Excerpts from a dataset

- - - - - - -

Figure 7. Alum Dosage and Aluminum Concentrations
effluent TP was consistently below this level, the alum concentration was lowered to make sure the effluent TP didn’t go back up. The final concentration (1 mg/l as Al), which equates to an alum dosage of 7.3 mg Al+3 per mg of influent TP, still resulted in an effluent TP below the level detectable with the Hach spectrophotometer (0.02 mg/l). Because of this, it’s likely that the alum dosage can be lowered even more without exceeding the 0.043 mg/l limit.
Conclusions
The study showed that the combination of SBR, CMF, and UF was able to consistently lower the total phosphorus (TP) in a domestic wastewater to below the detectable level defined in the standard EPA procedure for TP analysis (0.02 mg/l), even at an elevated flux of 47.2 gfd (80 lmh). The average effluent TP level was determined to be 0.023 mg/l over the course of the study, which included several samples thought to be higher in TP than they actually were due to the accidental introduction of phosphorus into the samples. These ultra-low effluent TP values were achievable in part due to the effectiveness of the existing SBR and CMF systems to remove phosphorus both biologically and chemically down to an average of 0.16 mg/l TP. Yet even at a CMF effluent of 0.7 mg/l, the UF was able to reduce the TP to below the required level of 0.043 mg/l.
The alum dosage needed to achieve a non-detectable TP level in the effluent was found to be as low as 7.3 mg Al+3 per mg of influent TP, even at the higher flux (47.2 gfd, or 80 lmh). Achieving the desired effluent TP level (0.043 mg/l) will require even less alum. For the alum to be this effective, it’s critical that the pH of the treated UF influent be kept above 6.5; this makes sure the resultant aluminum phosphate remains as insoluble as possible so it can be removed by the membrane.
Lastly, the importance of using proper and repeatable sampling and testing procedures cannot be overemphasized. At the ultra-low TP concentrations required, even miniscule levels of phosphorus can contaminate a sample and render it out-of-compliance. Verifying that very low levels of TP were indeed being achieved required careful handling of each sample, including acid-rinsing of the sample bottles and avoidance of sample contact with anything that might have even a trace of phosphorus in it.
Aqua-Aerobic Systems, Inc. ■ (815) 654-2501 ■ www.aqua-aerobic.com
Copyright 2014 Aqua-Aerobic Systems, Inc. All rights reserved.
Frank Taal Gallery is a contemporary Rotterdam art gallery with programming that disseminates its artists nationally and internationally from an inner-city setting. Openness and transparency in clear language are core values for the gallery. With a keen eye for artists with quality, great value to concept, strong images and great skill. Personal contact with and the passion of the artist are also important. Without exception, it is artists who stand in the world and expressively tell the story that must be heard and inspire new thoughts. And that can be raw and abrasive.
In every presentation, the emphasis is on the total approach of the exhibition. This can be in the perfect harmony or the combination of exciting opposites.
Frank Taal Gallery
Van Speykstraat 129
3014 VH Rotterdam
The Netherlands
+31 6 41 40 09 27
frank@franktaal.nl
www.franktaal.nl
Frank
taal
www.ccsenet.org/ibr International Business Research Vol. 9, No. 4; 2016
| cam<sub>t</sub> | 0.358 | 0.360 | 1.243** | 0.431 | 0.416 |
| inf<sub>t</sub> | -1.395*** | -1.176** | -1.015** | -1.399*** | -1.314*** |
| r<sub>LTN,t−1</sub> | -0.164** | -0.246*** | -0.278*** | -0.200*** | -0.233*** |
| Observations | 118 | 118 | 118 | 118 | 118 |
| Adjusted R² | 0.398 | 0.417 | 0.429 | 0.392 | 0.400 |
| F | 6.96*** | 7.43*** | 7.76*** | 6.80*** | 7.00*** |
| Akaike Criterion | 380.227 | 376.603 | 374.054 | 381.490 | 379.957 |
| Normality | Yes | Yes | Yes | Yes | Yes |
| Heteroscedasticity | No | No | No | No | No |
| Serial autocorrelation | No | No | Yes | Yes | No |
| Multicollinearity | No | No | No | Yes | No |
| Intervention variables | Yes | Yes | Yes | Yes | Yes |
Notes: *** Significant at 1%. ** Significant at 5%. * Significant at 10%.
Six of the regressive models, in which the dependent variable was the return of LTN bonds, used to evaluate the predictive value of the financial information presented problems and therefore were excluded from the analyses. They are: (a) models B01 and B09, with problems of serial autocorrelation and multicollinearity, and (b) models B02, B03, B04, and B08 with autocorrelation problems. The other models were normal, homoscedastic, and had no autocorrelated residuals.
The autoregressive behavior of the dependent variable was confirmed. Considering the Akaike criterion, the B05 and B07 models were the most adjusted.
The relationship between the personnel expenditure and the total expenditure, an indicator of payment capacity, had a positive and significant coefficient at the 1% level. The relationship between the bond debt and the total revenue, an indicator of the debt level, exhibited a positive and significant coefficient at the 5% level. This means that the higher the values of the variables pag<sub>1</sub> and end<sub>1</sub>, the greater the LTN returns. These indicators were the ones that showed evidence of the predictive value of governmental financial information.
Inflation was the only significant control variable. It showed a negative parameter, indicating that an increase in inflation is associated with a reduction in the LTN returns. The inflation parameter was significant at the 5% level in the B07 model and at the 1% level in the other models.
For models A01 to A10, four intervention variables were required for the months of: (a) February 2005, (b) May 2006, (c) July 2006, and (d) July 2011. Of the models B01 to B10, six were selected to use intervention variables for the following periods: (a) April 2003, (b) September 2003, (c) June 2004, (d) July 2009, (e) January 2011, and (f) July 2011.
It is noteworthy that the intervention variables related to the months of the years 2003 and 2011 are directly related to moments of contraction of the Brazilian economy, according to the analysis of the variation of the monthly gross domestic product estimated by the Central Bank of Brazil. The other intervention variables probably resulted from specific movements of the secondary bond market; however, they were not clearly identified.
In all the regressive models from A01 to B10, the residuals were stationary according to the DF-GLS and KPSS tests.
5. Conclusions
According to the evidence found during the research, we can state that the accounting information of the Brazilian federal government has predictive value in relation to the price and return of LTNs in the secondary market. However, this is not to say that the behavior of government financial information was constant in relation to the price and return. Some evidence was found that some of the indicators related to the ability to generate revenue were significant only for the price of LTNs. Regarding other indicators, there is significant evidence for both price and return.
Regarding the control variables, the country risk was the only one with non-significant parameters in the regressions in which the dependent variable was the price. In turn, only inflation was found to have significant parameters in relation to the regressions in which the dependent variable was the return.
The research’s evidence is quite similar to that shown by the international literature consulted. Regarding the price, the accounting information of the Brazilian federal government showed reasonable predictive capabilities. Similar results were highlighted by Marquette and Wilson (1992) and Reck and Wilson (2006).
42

- - - - - - -

**What to produce**
From the records above, pick out and copy each line holding the word "autocorrelation".

**Result of this exercise**
| Serial autocorrelation | No | No | Yes | Yes | No |
Six of the regressive models, in which the dependent variable was the return of LTN bonds, used to evaluate the predictive value of the financial information presented problems and therefore were excluded from the analyses. They are: (a) models B01 and B09, with problems of serial autocorrelation and multicollinearity, and (b) models B02, B03, B04, and B08 with autocorrelation problems. The other models were normal, homoscedastic, and had no autocorrelated residuals.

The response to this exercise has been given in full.